• _What this task involves_
Without the pictures, retype each line below exactly as it stands.

*** Supplied material Section Begins ***

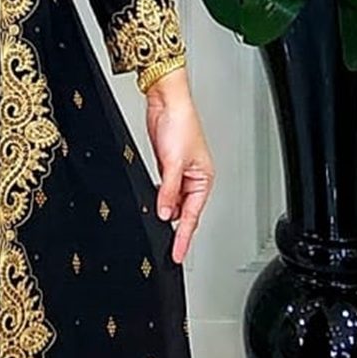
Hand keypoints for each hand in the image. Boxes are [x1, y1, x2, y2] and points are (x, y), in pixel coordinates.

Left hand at [145, 69, 213, 264]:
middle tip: (168, 249)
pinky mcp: (166, 167)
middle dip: (175, 229)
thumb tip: (164, 213)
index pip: (192, 216)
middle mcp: (193, 179)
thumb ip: (168, 191)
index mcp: (203, 179)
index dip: (184, 237)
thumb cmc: (180, 124)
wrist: (166, 103)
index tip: (178, 254)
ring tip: (158, 228)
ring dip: (165, 213)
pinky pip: (164, 191)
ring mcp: (178, 174)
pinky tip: (153, 205)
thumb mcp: (172, 163)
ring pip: (172, 203)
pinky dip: (159, 200)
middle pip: (184, 212)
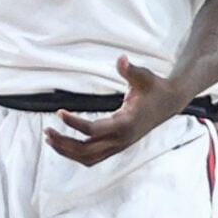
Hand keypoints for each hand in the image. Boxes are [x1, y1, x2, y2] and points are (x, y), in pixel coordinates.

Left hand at [46, 55, 179, 165]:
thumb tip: (121, 59)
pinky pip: (94, 156)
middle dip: (65, 143)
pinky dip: (77, 153)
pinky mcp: (118, 146)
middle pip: (88, 150)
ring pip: (89, 158)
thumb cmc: (154, 87)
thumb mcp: (144, 76)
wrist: (170, 102)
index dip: (75, 123)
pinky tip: (63, 144)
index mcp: (126, 123)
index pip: (94, 130)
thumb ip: (130, 70)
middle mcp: (122, 139)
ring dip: (68, 151)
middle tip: (47, 130)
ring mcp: (120, 145)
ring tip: (49, 138)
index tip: (59, 112)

*** Supplied material Section Ends ***

• _Task solution_
Hand keypoints for each hand in the image. Boxes are [x1, y1, x2, y2] and points are (x, y), in pixel coordinates.

Left hand at [145, 69, 213, 264]:
middle tip: (168, 249)
pinky mcp: (166, 167)
middle dip: (175, 229)
thumb tip: (164, 213)
index pip: (192, 216)
middle mcp: (193, 179)
thumb ip: (168, 191)
index mcp: (203, 179)
index dip: (184, 237)
thumb cmc: (180, 124)
wrist: (166, 103)
index tip: (178, 254)
ring tip: (158, 228)
ring dip: (165, 213)
pinky pip: (164, 191)
ring mcp: (178, 174)
pinky tip: (153, 205)
thumb mcp: (172, 163)
ring pip: (172, 203)
pinky dip: (159, 200)
middle pip: (184, 212)
Hand keypoints for each hand in the image. Boxes are [x1, y1, x2, y2] and points are (x, y), in pixel coordinates.

Left hand at [46, 55, 179, 165]:
thumb tip: (121, 59)
pinky pip: (94, 156)
middle dip: (65, 143)
pinky dip: (77, 153)
pinky mcp: (118, 146)
middle pip: (88, 150)
ring pip: (89, 158)
thumb cmc: (154, 87)
thumb mcp: (144, 76)
wrist: (170, 102)
index dip: (75, 123)
pinky tip: (63, 144)
index mcp: (126, 123)
index pip: (94, 130)
thumb ip: (130, 70)
middle mcp: (122, 139)
ring dip: (68, 151)
middle tip: (47, 130)
ring mcp: (120, 145)
ring tip: (49, 138)
index tip: (59, 112)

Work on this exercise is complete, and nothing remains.